The researchers were also keen to find out if their method could be used to screen for genes that worked in, or inhibited specific molecular pathways. Screens in whole flies for genes that modify the effect of a particular genetic mutation have proved powerful, though time consuming. By adding two sets of double stranded RNA to each well, one that targeted the tumor suppressor gene pten and the other the gene to be tested, the researchers found that they were able to identify genes that modified the effects of inhibiting pten in cells. "These results demonstrate that modifier screens, as previously done in vivo, can be extended to RNAi screening methodology in cell culture", write the researchers.

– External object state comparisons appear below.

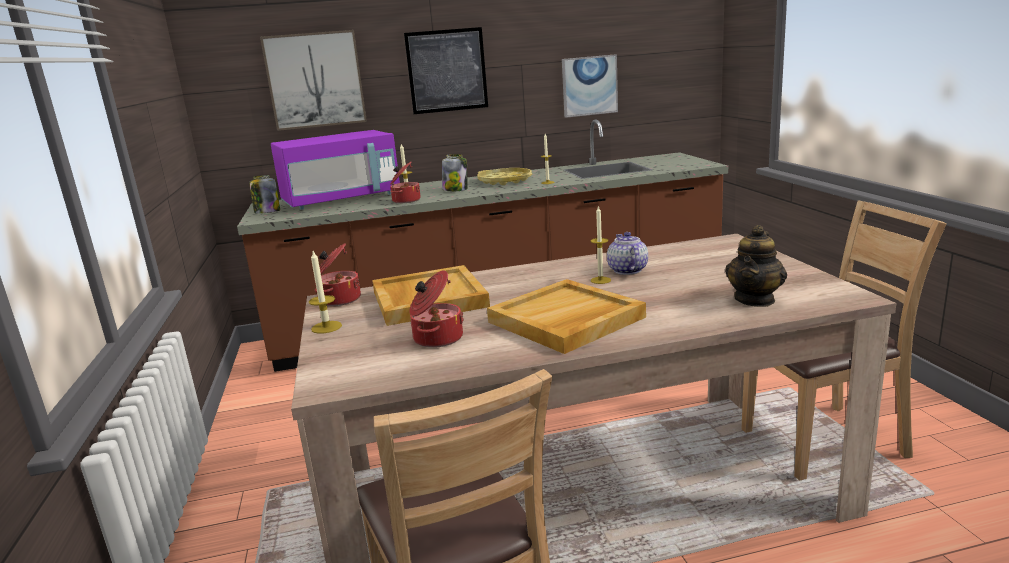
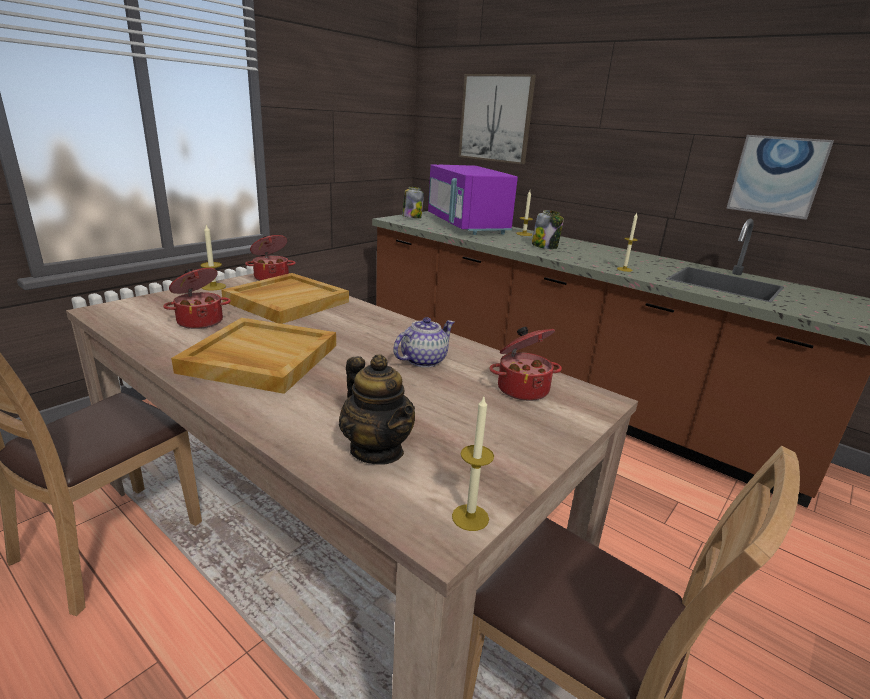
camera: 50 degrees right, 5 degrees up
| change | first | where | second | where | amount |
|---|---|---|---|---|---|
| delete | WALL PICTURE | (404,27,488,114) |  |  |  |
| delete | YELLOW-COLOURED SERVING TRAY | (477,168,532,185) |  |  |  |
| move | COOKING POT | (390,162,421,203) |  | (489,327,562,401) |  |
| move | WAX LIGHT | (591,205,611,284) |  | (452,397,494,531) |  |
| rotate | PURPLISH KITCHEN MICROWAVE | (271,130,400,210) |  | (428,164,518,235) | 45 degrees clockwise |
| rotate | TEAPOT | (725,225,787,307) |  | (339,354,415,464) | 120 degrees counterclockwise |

Drug companies are becoming interested in this technique, as the rate-limiting step in cell-based drug discovery is finding out which protein is inhibited by a particular drug. Using Perrimon's method they can screen to see which gene, when inhibited, changes the cell in the same way as adding the drug.
"RNAi screens can complement classical Drosophila genetics to assign functions to both known and novel genes," write the researchers. "The same technology can be easily adapted to a wide variety of cell-based studies and a greater genomic scale."
Baum says, "The major difference between this and whole fly screens is that here we can be systematic. We can choose to look at any cell biological process and systematically test the set of genes that could be involved. In the future we will be able to screen the full genome in a few weeks, and look at any cell biological phenomenon.